One “Behind the Camera” speaker, Maureen Barend, associate director of transmission at ESPN, advised students to embrace technology and take computer classes. “You will probably be by yourself a lot,” Barend said. “The better your understanding, the better you will be. There’s a crazy demand for women in technology. We want women’s input on apps and in all aspects of the company.”
Barend’s fellow panelist, Slaine Kelly, production associate at NBC Sports, shared advice on interviewing. “Having confidence in myself was key to being hired. A first question was ‘Have you failed and how did you handle it?’ I said ‘yes’ and that it was motivation to do better. The interviewer appreciated that…Have passion, confidence and love what you do.”
“Working on Air” panelist Jen Lada, sports reporter and anchor at ESPN, spoke about challenges to women in the industry. “There are not enough of us,” Lada said. “I’ve been seeking out allies since getting to ESPN who can give me a roadmap. Networks are so large. As much as women have made strides, it can still be challenging to get ideas across.”
“Marketing & Promotions” panelist Heather Croteau, producer and editor for marketing on-air promotions at ESPN, assured her audience, “Sports media is one of the most stable industries. Sports transcends disruptions like a stock market crash.”
Graduate student Meredith Pinto appreciated the opportunity to hear what the professionals had to say. “This is so great for women,” Pinto said. “All these incredible women gave their time and insights to us students who want to be like them someday.”
Mario Miranda, a graduate assistant who helped prepare the event, said, “The symposium is important for our school and shows how much this sector is growing. Women often get overlooked in this industry—here we have a high concentration of professionals and students. Sacred Heart is becoming a hotbed for people seeking to get into the sports media industry—on air, behind the camera and in promotions and marketing.”
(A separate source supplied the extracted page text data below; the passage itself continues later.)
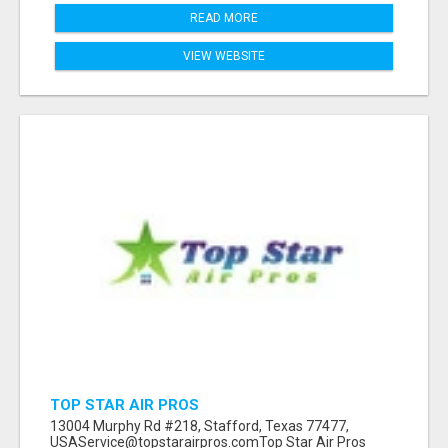
READ MORE
VIEW WEBSITE
TOP STAR AIR PROS
13004 Murphy Rd #218, Stafford, Texas 77477,
USAService@topstarairpros.comTop Star Air Pros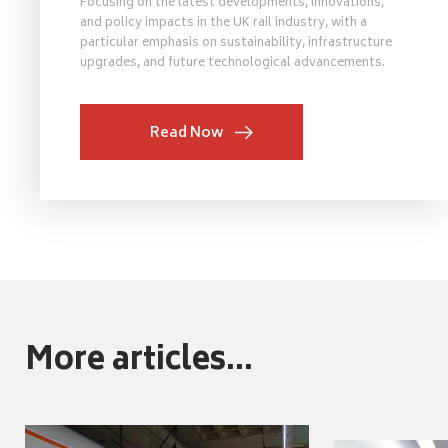
Focusing on the latest developments, innovations,
and policy impacts in the UK rail industry, with a
particular emphasis on sustainability, infrastructure
upgrades, and future technological advancements.
Read Now
More articles...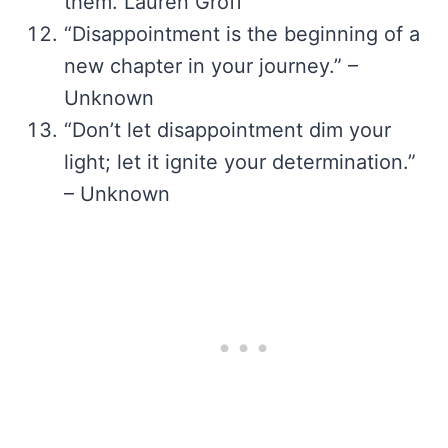
them. Lauren Groff
“Disappointment is the beginning of a
new chapter in your journey.” –
Unknown
“Don’t let disappointment dim your
light; let it ignite your determination.”
– Unknown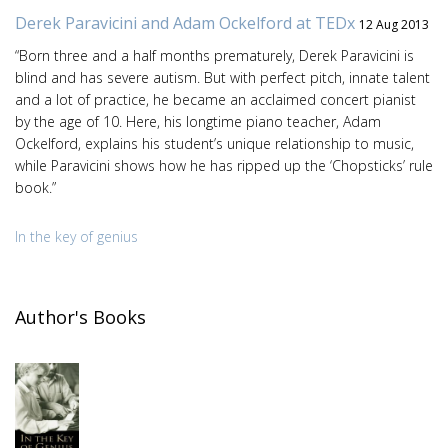
Derek Paravicini and Adam Ockelford at TEDx
12 Aug 2013
“Born three and a half months prematurely, Derek Paravicini is
blind and has severe autism. But with perfect pitch, innate talent
and a lot of practice, he became an acclaimed concert pianist
by the age of 10. Here, his longtime piano teacher, Adam
Ockelford, explains his student’s unique relationship to music,
while Paravicini shows how he has ripped up the ‘Chopsticks’ rule
book.”
In the key of genius
Author's Books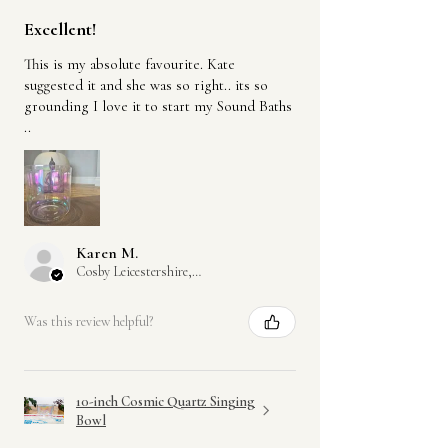
Incense:
Excellent!
Hand-rolled in India using the traditional
This is my absolute favourite. Kate
masala incense method
suggested it and she was so right.. its so
Made from plant-based ingredients
grounding I love it to start my Sound Baths
including natural wood powders, resins,
..
petals and oils.
Each fragrance mixture is rolled by hand
onto bamboo sticks
Both the ceramic producers in Nepal and
Karen M.
the incense makers in India work with
Cosby Leicestershire, GB-ENG
Fairtrade-certified suppliers, ensuring
ethical production, fair wages, and
Was this review helpful?
support for artisan communities.
All packaging is plastic-free or made from
recycled materials where possible.
10-inch Cosmic Quartz Singing
Bowl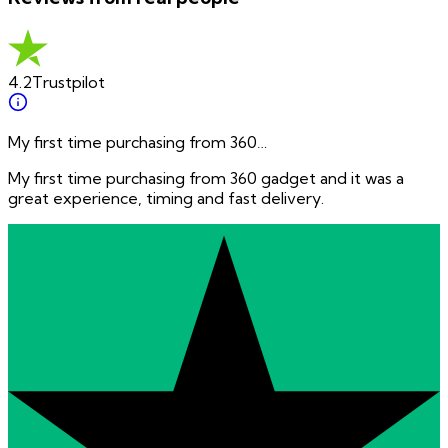
4.2
Trustpilot
My first time purchasing from 360…
My first time purchasing from 360 gadget and it was a
great experience, timing and fast delivery.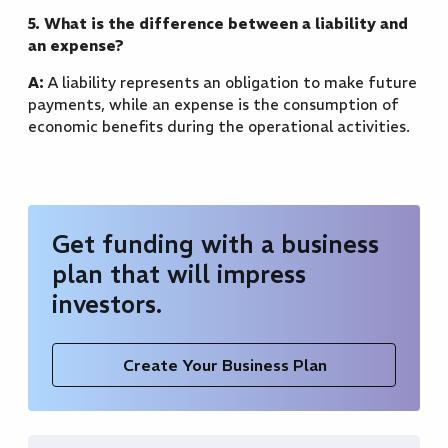
5. What is the difference between a liability and
an expense?
A:
A liability represents an obligation to make future
payments, while an expense is the consumption of
economic benefits during the operational activities.
Get funding with a business
plan that will impress
investors.
Create Your Business Plan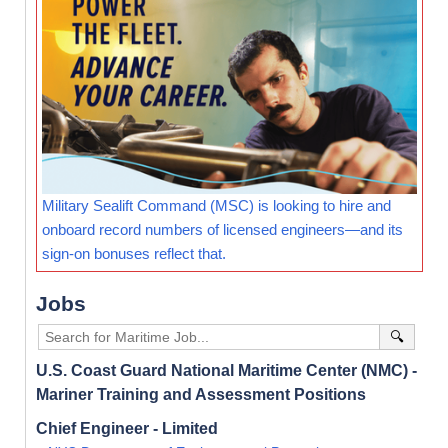
Military Sealift Command (MSC) is looking to hire and
onboard record numbers of licensed engineers—and its
sign-on bonuses reflect that.
Jobs
🔍
U.S. Coast Guard National Maritime Center (NMC) -
Mariner Training and Assessment Positions
Chief Engineer - Limited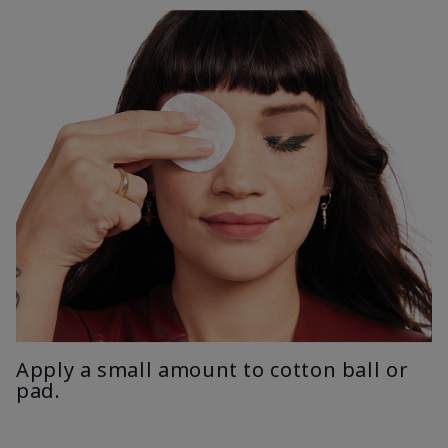
Apply a small amount to cotton ball or
pad.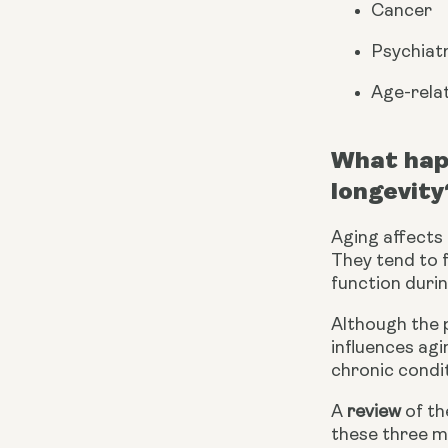
Cancer
Psychiatr
Age-relat
What happ
longevity
Aging affects a
They tend to f
function durin
Although the 
influences agi
chronic condit
A 
review
 of t
these three ma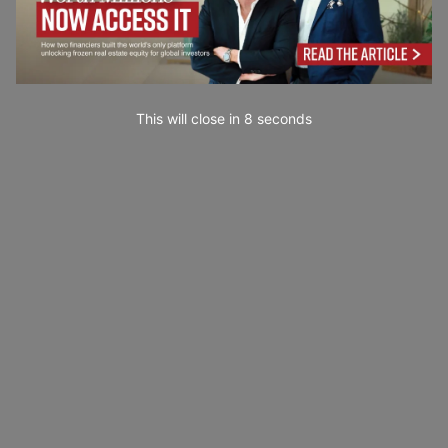
This will close in
7
seconds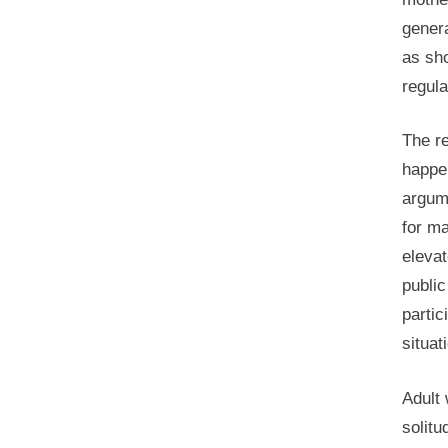
genera
as sh
regula
The re
happen
argum
for ma
elevat
public
partic
situat
Adult 
solitu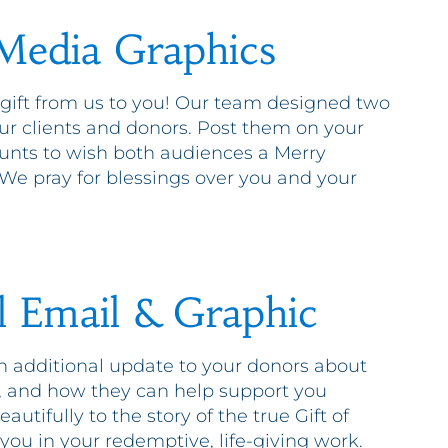
 Media Graphics
 gift from us to you! Our team designed two
our clients and donors. Post them on your
ounts to wish both audiences a Merry
e pray for blessings over you and your
l Email & Graphic
an additional update to your donors about
, and how they can help support you
autifully to the story of the true Gift of
you in your redemptive, life-giving work.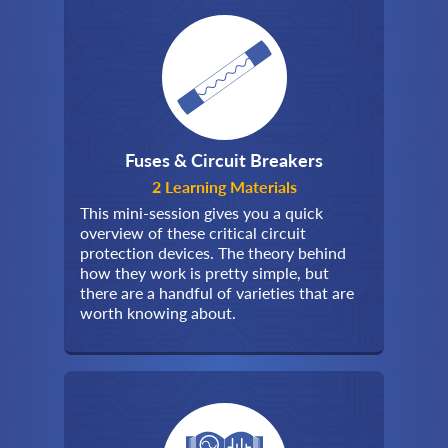
Fuses & Circuit Breakers
2 Learning Materials
This mini-session gives you a quick
overview of these critical circuit
protection devices. The theory behind
how they work is pretty simple, but
there are a handful of varieties that are
worth knowing about.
Paul Pabst, executive producer of the syndicated sports-talk program, “The Dan Patrick Show,” and moderator of a featured conversation with ESPN sportswriter Jemele Hill, echoed Miranda’s comments. “Sacred Heart is in the perfect physical location, between ESPN, NBC Sports and New York City,” he said. “Our students can interview on the same day as classes. They can do internships in the spring and fall while going to school.”
Pabst helped develop the one-year SCM graduate program five years ago. “Once it was approved, the next step was to build state-of-the-art studios,” he said. “Credit goes to the University in seeing the vision. It’s here in less than five years. Graduates will work on the same equipment in the workplace—there’s no learning curve.”
He said the graduate program is building relationships with major networks so Sacred Heart can place its SCM students in internships and jobs, not just wish them well. “The bigger goal, as we flood the market with our graduates, is that our grads will hire fellow grads and students,” he noted.